Nevertheless, I have replaced my 2TB disk with a new one, such as : But If I made :
root@pve:~# zpool replace pve-zfs 2534239155907356895 ata-WDC_WD20EFRX-68EUZN0_WD-WCC4M1EUJ8KN
invalid vdev specification
use '-f' to override the following errors:
/dev/disk/by-id/ata-WDC_WD20EFRX-68EUZN0_WD-WCC4M1EUJ8KN-part1 contains a filesystem of type 'ntfs'
After make a little apt-get install parted :
root@pve:~# parted /dev/sda
GNU Parted 3.2
Using /dev/sda
Welcome to GNU Parted! Type 'help' to view a list of commands.
(parted) print
Model: ATA WDC WD20EFRX-68E (scsi)
Disk /dev/sda: 2000GB
Sector size (logical/physical): 512B/4096B
Partition Table: msdos
Disk Flags:
Number Start End Size Type File system Flags
1 1049kB 2000GB 2000GB primary ntfs
(parted) rm 1
(parted) print
Model: ATA WDC WD20EFRX-68E (scsi)
Disk /dev/sda: 2000GB
Sector size (logical/physical): 512B/4096B
Partition Table: msdos
Disk Flags:
Number Start End Size Type File system Flags
(parted) mklabel GPT
Warning: The existing disk label on /dev/sda will be destroyed and all data on this disk will be lost. Do you want to continue?
Yes/No? Yes
(parted) q
Information: You may need to update /etc/fstab.
root@pve:~#
So :
root@pve:~# zpool replace pve-zfs 2534239155907356895 ata-WDC_WD20EFRX-68EUZN0_WD-WCC4M1EUJ8KN
root@pve:~# zpool status -x
pool: pve-zfs
state: DEGRADED
status: One or more devices is currently being resilvered. The pool will
continue to function, possibly in a degraded state.
action: Wait for the resilver to complete.

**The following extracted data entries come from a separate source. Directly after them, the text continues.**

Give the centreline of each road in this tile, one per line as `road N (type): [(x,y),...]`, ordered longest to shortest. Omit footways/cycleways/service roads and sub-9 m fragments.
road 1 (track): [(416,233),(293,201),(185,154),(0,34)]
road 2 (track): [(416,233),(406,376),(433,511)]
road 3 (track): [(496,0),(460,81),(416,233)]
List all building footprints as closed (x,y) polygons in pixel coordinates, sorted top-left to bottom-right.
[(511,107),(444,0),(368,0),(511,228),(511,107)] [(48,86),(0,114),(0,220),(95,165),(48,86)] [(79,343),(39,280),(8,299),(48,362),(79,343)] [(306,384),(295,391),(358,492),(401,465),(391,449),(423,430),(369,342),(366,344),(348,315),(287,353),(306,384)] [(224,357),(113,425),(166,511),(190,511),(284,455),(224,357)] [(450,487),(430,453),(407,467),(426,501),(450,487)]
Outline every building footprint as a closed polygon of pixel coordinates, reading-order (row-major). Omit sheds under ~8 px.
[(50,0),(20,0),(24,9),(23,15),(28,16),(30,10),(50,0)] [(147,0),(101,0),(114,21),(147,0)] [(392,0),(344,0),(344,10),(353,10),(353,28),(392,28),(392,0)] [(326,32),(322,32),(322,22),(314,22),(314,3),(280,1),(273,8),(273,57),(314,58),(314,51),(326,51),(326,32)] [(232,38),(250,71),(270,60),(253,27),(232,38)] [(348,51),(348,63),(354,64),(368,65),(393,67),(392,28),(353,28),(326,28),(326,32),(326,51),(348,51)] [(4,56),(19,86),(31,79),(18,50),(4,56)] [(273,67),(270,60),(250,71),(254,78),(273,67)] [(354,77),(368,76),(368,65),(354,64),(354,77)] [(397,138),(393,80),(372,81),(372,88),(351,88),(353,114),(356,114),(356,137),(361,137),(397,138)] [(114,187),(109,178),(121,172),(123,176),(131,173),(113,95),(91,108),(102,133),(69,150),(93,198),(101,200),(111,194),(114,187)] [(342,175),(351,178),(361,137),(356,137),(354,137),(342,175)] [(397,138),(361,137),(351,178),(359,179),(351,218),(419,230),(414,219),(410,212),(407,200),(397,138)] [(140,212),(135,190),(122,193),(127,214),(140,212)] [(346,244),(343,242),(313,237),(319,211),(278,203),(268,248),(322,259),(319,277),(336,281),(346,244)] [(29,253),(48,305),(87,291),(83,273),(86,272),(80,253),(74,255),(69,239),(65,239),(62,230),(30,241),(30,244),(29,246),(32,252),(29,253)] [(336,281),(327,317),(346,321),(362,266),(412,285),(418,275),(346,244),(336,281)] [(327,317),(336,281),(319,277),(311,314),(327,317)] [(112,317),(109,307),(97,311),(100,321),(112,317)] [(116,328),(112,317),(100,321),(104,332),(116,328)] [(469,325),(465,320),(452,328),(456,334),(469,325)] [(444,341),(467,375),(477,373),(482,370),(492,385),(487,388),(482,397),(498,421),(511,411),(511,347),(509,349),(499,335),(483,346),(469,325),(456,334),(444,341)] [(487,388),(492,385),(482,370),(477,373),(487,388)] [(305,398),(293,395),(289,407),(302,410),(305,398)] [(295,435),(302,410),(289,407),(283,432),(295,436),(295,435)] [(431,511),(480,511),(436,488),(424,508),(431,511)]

scan: resilver in progress since Sun Jul 24 14:23:11 2022
10.5G scanned at 716M/s, 4.04G issued at 276M/s, 450G total
0B resilvered, 0.90% done, 0 days 00:27:37 to go
config:
NAME STATE READ WRITE CKSUM
pve-zfs DEGRADED 0 0 0
mirror-0 DEGRADED 0 0 0
wwn-0x50014ee267b78b52 ONLINE 0 0 0
replacing-1 DEGRADED 0 0 0
2534239155907356895 FAULTED 0 0 0 was /dev/sdb1
ata-WDC_WD20EFRX-68EUZN0_WD-WCC4M1EUJ8KN ONLINE 0 0 0
mirror-1 ONLINE 0 0 0
wwn-0x50014ee267b63342 ONLINE 0 0 0
wwn-0x50014ee2bd0cf6b4 ONLINE 0 0 0
errors: No known data errors
root@pve:~#
How I get the new device name :
root@pve:~# ls -l /dev/disk/by-id | grep J8KN
lrwxrwxrwx 1 root root 9 Jul 24 14:23 ata-WDC_WD20EFRX-68EUZN0_WD-WCC4M1EUJ8KN -> ../../sda
lrwxrwxrwx 1 root root 10 Jul 24 14:23 ata-WDC_WD20EFRX-68EUZN0_WD-WCC4M1EUJ8KN-part1 -> ../../sda1
lrwxrwxrwx 1 root root 10 Jul 24 14:23 ata-WDC_WD20EFRX-68EUZN0_WD-WCC4M1EUJ8KN-part9 -> ../../sda9
root@pve:~#
Where “J8KN” is a pattern of the Serial Number you can pick on the new disk.